Mais il ne suffit pas de simples analogies pour construire un propos, encore faut-il l'incarner au travers du récit et de l'action. Alors ce n'est sans doute pas ce que Gunn cherche
vraiment à raconter au fond, si l'on en croit le début et le discours final de Superman - oui, parce que c'est un film assez didactique dans les dialogues - il cherche davantage à montrer que l'ErReUr EsT hUmAiNe et que Superman, comme tout le monde, fait du mieux qu'il peut. C'est tout à fait mignon mais...ça non plus ce n'est pas vraiment ancré dans les actes du héros. Toutes ces sincères intentions se diluent et se perdent dans une accumulation de péripéties désincarnées qui croulent sous le poids de la surenchère de détails SF/cosmiques/
comics creux. Nanites, rivière anti-proton, univers de poche, Element Man, Ultraman, amibe interdimensionnelle, kaiju...et ce putain de clébard qui revient sans cesse.
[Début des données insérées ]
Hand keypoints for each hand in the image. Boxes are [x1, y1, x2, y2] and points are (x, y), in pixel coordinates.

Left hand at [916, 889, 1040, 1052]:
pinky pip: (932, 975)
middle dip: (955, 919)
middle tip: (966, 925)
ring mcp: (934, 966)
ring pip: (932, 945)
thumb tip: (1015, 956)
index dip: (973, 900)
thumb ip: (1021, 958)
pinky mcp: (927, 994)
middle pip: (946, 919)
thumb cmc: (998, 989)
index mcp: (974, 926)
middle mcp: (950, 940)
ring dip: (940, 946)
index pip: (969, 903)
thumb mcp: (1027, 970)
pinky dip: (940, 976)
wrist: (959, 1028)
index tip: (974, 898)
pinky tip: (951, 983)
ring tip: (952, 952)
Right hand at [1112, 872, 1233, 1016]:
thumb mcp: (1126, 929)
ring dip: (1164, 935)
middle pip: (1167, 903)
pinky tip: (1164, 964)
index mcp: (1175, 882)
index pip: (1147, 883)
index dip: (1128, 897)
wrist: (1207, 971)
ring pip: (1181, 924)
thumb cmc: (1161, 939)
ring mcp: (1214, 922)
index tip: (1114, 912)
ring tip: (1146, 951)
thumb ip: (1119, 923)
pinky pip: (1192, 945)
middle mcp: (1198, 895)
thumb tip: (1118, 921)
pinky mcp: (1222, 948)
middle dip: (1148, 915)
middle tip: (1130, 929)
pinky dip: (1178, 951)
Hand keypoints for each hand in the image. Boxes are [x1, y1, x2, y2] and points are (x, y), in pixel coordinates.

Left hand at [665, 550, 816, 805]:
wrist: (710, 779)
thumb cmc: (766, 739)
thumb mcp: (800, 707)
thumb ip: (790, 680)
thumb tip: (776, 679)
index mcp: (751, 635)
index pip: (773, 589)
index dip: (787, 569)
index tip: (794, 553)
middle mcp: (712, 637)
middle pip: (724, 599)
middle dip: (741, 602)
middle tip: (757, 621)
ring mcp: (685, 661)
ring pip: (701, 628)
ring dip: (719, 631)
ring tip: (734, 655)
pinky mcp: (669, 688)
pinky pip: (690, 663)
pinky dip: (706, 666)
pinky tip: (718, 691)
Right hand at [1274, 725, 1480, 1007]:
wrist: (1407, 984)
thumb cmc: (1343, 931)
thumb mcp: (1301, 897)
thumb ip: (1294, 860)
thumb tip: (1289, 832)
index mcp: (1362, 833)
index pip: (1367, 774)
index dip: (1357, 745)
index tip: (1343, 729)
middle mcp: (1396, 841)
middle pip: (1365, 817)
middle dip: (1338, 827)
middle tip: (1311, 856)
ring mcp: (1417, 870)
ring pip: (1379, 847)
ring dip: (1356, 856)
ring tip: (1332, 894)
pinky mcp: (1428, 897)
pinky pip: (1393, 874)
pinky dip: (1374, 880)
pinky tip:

C'est bon, James, on a compris que tu n'avais plus aucun complexe vis-à-vis du matériau de base, que tu pouvais tout faire, que tu veux tout mettre, montrer comme
Superman ça peut aussi être chelou, aussi loufoque que
Les Gardiens de la galaxie, et donc piocher dans la myriade d'idées farfelues nées durant le
Silver Age des
comics. Après tout, on a déjà eu la version Donner et la version Snyder, toutes deux déjà radicalement différentes, et c'est tout à son honneur de proposer une approche qui tranche avec ses prédécesseurs. Le souci, c'est que ça se fait cette fois au détriment de l'histoire, reléguée au second plan, là où c'était au service du fond dans ses précédents films. Je ne suis pas particulièrement fan du dernier
Gardiens de la galaxie mais putain, ces cyber-bestioles m'avaient fait pleurer. Ici, ça manque de gravitas, notamment dans la redite des précédentes adaptations (l'aspect politique sur les droits de Superman déjà mais également tout ce que le film évoque de la différence entre destinée et éducation était au cœur de
Man of Steel alors qu'ici c'est trop secondaire pour toucher) dont l'action était également plus impressionnante.
En fait, c'est la version dessin-animé du mercredi/samedi matin, avec son 1.85 à grand angle aussi grossier que le jeu de l'actrice qui fait Ma Kent - mais qui passe finalement pas trop trop mal dans le contexte, en dehors de quelques plans pas jojo - et sa photo surexposée prête-à-streamer. Les puristes seront contents que leur chouchou Nathan Fillion joue un Guy Gardner qui a bien sa coupe au bol de merde et son perfecto. Et les gamins, comme mon fils de neuf ans, ont un Superman qui ne dénuque pas le méchant à la fin. C'est loin d'être honteux, vraiment. J'ai beaucoup aimé le cast et je serai curieux de les voir dans un film plus tenu. Parce qu'en l'état, il y a certainement du cœur dans ce
Superman et ce que Gunn croit être des couilles mais pas beaucoup du reste du corps.